Back in 2009, I went to see Leonard Susskind talk in Bristol about the parallels between evolution and string theory. After the talk finished, a question was asked along these lines, Given that we live in a universe of more than three spatial dimensions [as implied by string theory], would it be outlandish to suppose that creatures have evolved to take advantage of these? This is quite an interesting thought - many examples of relatively contemporary and exotic physics have been observed in plant and animals. For example birds may use quantum effects to navigate, geckos' feet take advantage of microstructures to stick to things and butterfly wings gain their iridescent shimmer from optical interference of nanostructures.
Susskind's response to paraphrase, was something like the size of these proposed extra dimensions limits the complexity of the organism probably to the point where they could not be complex enough to take advantage of the extra dimensions. This is quite a cautious response, possibly to avoid fuelling speculation on ghosts, angels and other paranormal phenomena, however like the birds taking advantage of quantum mechanical effects, it may simply be a part of the organism that operates at this small scale - not the entire organism.
Evolution has already been performing millions of concurrent experiments over millions of years and it remains that there has not been any evidence for extra dimensions (that we know of) that have been discovered in biology/zoology. Clearly, we have not excavated every fossil and studied every species in detail but at the very least this provides some evidence that tentatively puts the theory of evolution at loggerheads with that of string theory.
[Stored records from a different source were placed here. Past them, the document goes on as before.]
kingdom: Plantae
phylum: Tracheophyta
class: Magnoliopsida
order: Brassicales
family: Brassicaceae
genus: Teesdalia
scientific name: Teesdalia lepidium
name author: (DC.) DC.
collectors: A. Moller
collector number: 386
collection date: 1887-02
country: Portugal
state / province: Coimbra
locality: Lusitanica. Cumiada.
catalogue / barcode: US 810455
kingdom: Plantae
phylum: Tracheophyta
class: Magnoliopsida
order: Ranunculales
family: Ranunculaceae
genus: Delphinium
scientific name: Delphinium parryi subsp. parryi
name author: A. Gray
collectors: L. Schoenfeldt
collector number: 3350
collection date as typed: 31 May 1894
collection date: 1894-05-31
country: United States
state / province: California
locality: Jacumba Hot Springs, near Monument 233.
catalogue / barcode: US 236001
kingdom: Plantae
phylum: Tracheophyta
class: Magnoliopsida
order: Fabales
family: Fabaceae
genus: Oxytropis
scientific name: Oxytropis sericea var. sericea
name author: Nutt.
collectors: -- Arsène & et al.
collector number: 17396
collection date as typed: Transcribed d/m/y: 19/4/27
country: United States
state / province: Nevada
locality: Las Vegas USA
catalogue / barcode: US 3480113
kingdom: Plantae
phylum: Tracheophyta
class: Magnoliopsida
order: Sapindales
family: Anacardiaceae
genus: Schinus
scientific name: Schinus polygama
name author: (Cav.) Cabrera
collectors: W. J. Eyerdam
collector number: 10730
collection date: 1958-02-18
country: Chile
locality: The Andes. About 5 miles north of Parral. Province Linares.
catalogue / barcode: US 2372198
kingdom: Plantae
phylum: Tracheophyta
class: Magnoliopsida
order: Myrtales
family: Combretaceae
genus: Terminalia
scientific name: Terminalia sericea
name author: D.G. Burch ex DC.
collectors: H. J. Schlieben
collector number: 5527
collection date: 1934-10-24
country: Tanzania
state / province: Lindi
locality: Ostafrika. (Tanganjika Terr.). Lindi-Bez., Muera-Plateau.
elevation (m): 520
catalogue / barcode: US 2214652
It could be that the extra dimensions are somehow not accessible to biologically evolved species of the scales we have on earth - much like there has been no evidence of general (or special) relativity being exploited by animals or plants since nothing travels fast enough - but if that is the case then this places some potentially useful limits on the theories e.g. maybe dimensions on the macro scale can be ruled out (of course it cannot be ruled out definitively since evolution is still a stochastic process which has to provide the organism with an evolutionary advantage and so it simply might not be evolutionarily favourable for an organism to take advantage of some exotic phenomenum - but it could still provide evidence against a particular theory).
A second, more interesting, possibility is that there does exist organisms that have evolved to take advantage of e.g. string theory but we just have not realised that they do or we have not found them yet. Nature then may be replete with living experiments that could confirm the validity of exotic new theories of physics.
In either of these two cases, there could be an interesting new research strategy, with crossover between physics and biology/zoology, where there is a catalogue of features on organisms whose purpose and/or mechanisms are unknown. These unknown features could provide the starting points for the search for applications of and evidence for exotic theories as well as novel applications of existing theories. In essence, it could change the search for real-world applications of exotic theories into a question of effectively data-mining a zoological catalogue.